At the awards honoring films of 1960, Head was nominated for the color award for her work on Pepe, and for the black and white award for The Facts of Life. Seen here is one of many sketches for Shirley Jones in Pepe. The Mexican-inspired costumes reflected some of Head’s own background; she grew up speaking Spanish and traveling the Southwest, and she and Ihnen lived in a hacienda-inspired home in Hollywood. Pepe, however, lost the Academy Award to Spartacus. But Head did not leave ceremony empty-handed, as The Facts of Life took the black and white category.
Another color nomination, but not a win, came for A Pocket Full of Miracles (1961). In the collection are sketches for a daring red dress to be worn by Hope Lange’s character, Queenie, in the film.
1964 brought another nomination for the color award, for A New Kind of Love (1963), starring Paul Newman and Joanne Woodward. Head worked with prominent European designers in costuming this film, including Yves St. Laurent and Christian Dior.
In addition to A New Kind of Love, Head had two films nominated in the black and white category in 1964: Wives and Lovers and Love With a Proper Stranger. Ultimately, the award went to Piero Gherardi for his work on Fellini’s 8 1/2. Contained within the collection are sketches for a costume from Wives and Lovers worn by Janet Leigh’s character, Bertie.
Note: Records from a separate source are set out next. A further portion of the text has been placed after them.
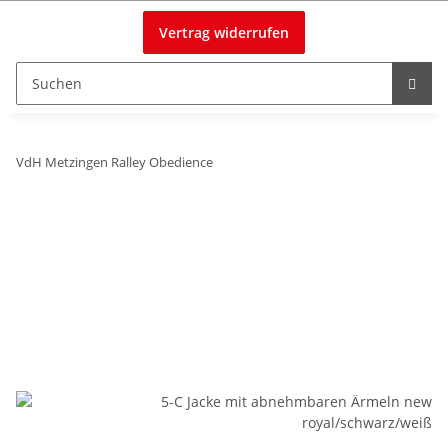
Vertrag widerrufen
VdH Metzingen Ralley Obedience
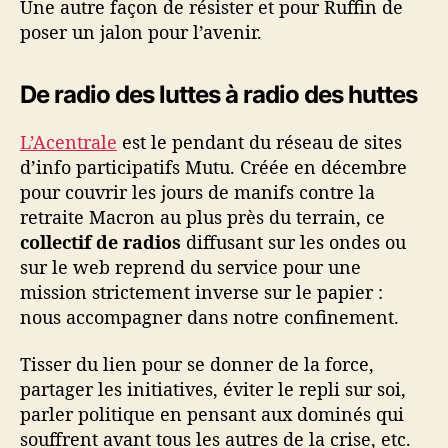
Une autre façon de résister et pour Ruffin de
poser un jalon pour l’avenir.
De radio des luttes à radio des huttes
L’Acentrale
est le pendant du réseau de sites
d’info participatifs Mutu. Créée en décembre
pour couvrir les jours de manifs contre la
retraite Macron au plus près du terrain, ce
collectif de radios
diffusant sur les ondes ou
sur le web reprend du service pour une
mission strictement inverse sur le papier :
nous accompagner dans notre confinement.
Tisser du lien pour se donner de la force,
partager les initiatives, éviter le repli sur soi,
parler politique en pensant aux dominés qui
souffrent avant tous les autres de la crise, etc.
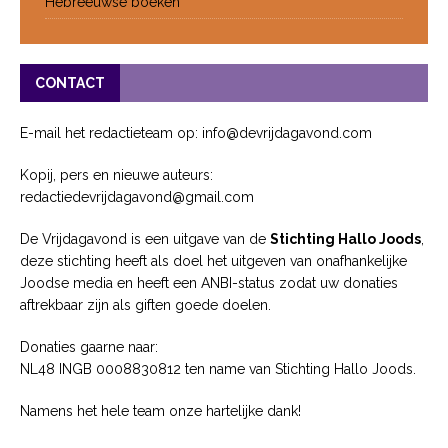
Hebreeuwse boeken
CONTACT
E-mail het redactieteam op: info@devrijdagavond.com
Kopij, pers en nieuwe auteurs:
redactiedevrijdagavond@gmail.com
De Vrijdagavond is een uitgave van de
Stichting Hallo Joods
,
deze stichting heeft als doel het uitgeven van onafhankelijke
Joodse media en heeft een ANBI-status zodat uw donaties
aftrekbaar zijn als giften goede doelen.
Donaties gaarne naar:
NL48 INGB 0008830812 ten name van Stichting Hallo Joods.
Namens het hele team onze hartelijke dank!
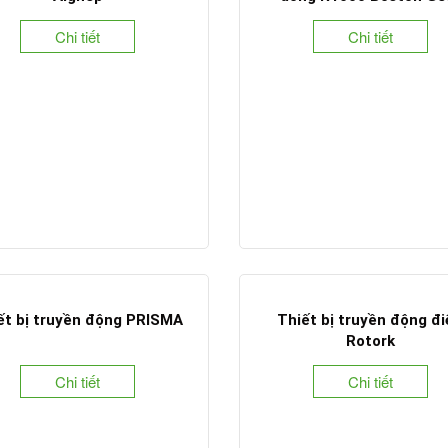
Chi tiết
Chi tiết
ết bị truyền động PRISMA
Thiết bị truyền động đ
Rotork
Chi tiết
Chi tiết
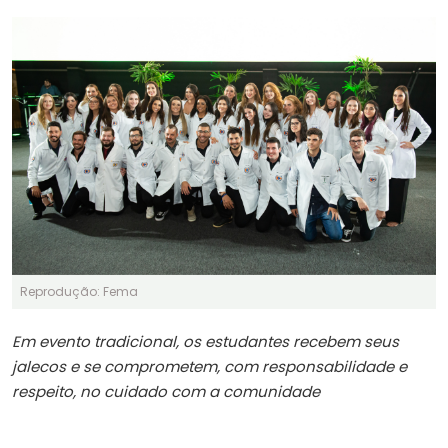
Reprodução: Fema
Em evento tradicional, os estudantes recebem seus
jalecos e se comprometem, com responsabilidade e
respeito, no cuidado com a comunidade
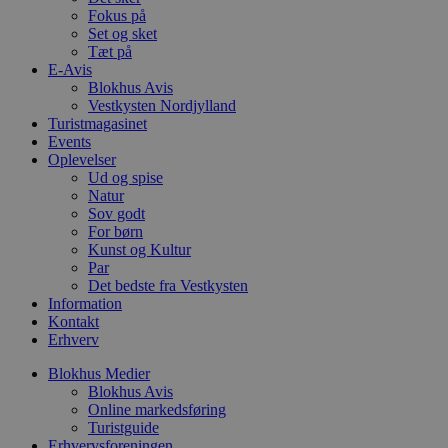
g
Fokus på
b
Set og sket
s
p
Tæt på
f
E-Avis
i
Blokhus Avis
w
Vestkysten Nordjylland
r
p
Turistmagasinet
b
Events
s
Oplevelser
f
p
Ud og spise
b
Natur
p
Sov godt
o
For børn
i
d
Kunst og Kultur
p
Par
b
Det bedste fra Vestkysten
f
s
Information
Kontakt
Erhverv
Blokhus Medier
Blokhus Avis
Udbyder
/
Navn
Udløbsdato
Beskrivelse
Online markedsføring
Domæne
Udbyder
/
Navn
Udløbsdato
Beskrivelse
Domæne
Turistguide
pys_first_visit
.blokhus.dk
1 uge
Denne cookie
Udbyder
/
Erhvervsforeningen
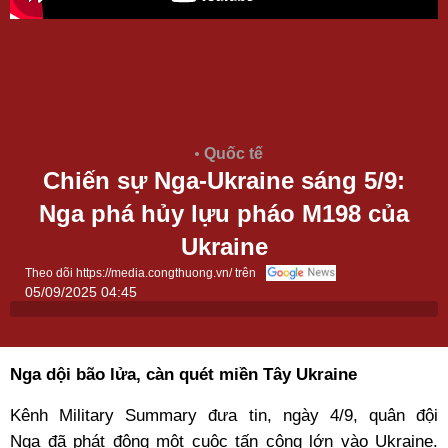
Quốc tế
Chiến sự Nga-Ukraine sáng 5/9:
Nga phá hủy lựu pháo M198 của
Ukraine
Theo dõi https://media.congthuong.vn/ trên
05/09/2025 04:45
Nga dội bão lửa, càn quét miền Tây Ukraine
Kênh Military Summary đưa tin, ngày 4/9,
quân đội
Nga
đã phát động một cuộc tấn công lớn vào Ukraine.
Though Head was nominated for A House is Not a Home (1964) in the black and white category in 1965, she lost to past collaborator Dorothy Jeakins. Seen here are Jeakins’s notes on dressing Richard Burton in her winning film, The Night of the Iguana (1964). Jeakins is another of the winningest costume designers in Oscar history, having won 3 Academy Awards, and earned 12 nominations during her long career. Materials relating to Jeakins’s work, including notes and fabric swatches for films such as The Sound of Music (1965), The Molly Maguires (1968), Oliver (1968), and The Way We Were (1972) are available in the Dorothy Jeakins collection.
Head also designed gowns for actresses to wear to the Academy Award ceremonies, on occasion. For the 1965 ceremony, she designed for Joan Crawford. Although the two had not worked together, they were social acquaintances and had been interested in a collaboration. Ultimately, Head designed and made both a black and a white gown, in order to be sure Crawford would not wear the same color as the prior presenter (Hollywood 140). It was an important evening for Crawford, who presented the Best Director award to her long-time friend and colleague George Cukor, for My Fair Lady (1964).
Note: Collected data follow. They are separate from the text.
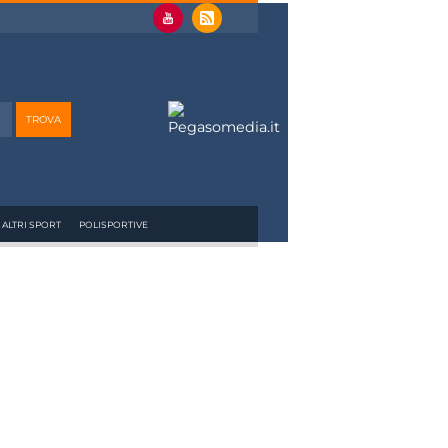
ALTRI SPORT
POLISPORTIVE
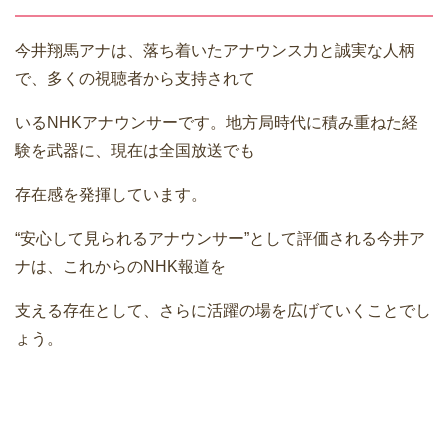
今井翔馬アナは、落ち着いたアナウンス力と誠実な人柄
で、多くの視聴者から支持されて
いるNHKアナウンサーです。地方局時代に積み重ねた経
験を武器に、現在は全国放送でも
存在感を発揮しています。
“安心して見られるアナウンサー”として評価される今井ア
ナは、これからのNHK報道を
支える存在として、さらに活躍の場を広げていくことでし
ょう。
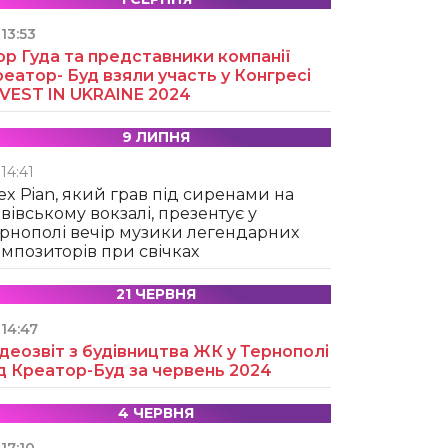
13:53
ор Гуда та представники компанії
еатор- Буд взяли участь у Конгресі
NVEST IN UKRAINE 2024
9 ЛИПНЯ
14:41
ex Pian, який грав під сиренами на
вівському вокзалі, презентує у
рнополі вечір музики легендарних
мпозиторів при свічках
21 ЧЕРВНЯ
14:47
деозвіт з будівництва ЖК у Тернополі
д Креатор-Буд за червень 2024
4 ЧЕРВНЯ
In 1967, the Academy stopped separating the Costume Design awards for color and black and white films. This cut down drastically on the number of costume design nominations, but Head continued to be nominated regularly in the late 1960s and early 1970s, for such films as Sweet Charity (1969), and Airport (1970).
Head’s last Oscar win was for The Sting (1973), starring Paul Newman and Robert Redford. Although it had been over ten years since Head’s last win, she took pride in this film’s recognition for other reasons: “The Sting was the first time in the history of the Academy Awards that a predominantly male film won a costume award. I was very proud of that fact.” (Hollywood 156)
Head would be nominated for two more awards in the 1970s, for The Man Who Would Be King (1975) and Airport 77 (1977). Speaking of the former, Head told interviewers it featured “Fifteen thousand original costumes, and I worked on them for a year. I think it’s the best picture I’ve ever done” (“Costume” 284). She continued to work until her death in 1981. Her final film credit was on Dead Men Don’t Wear Plaid (1982), which was released posthumously and dedicated to her memory.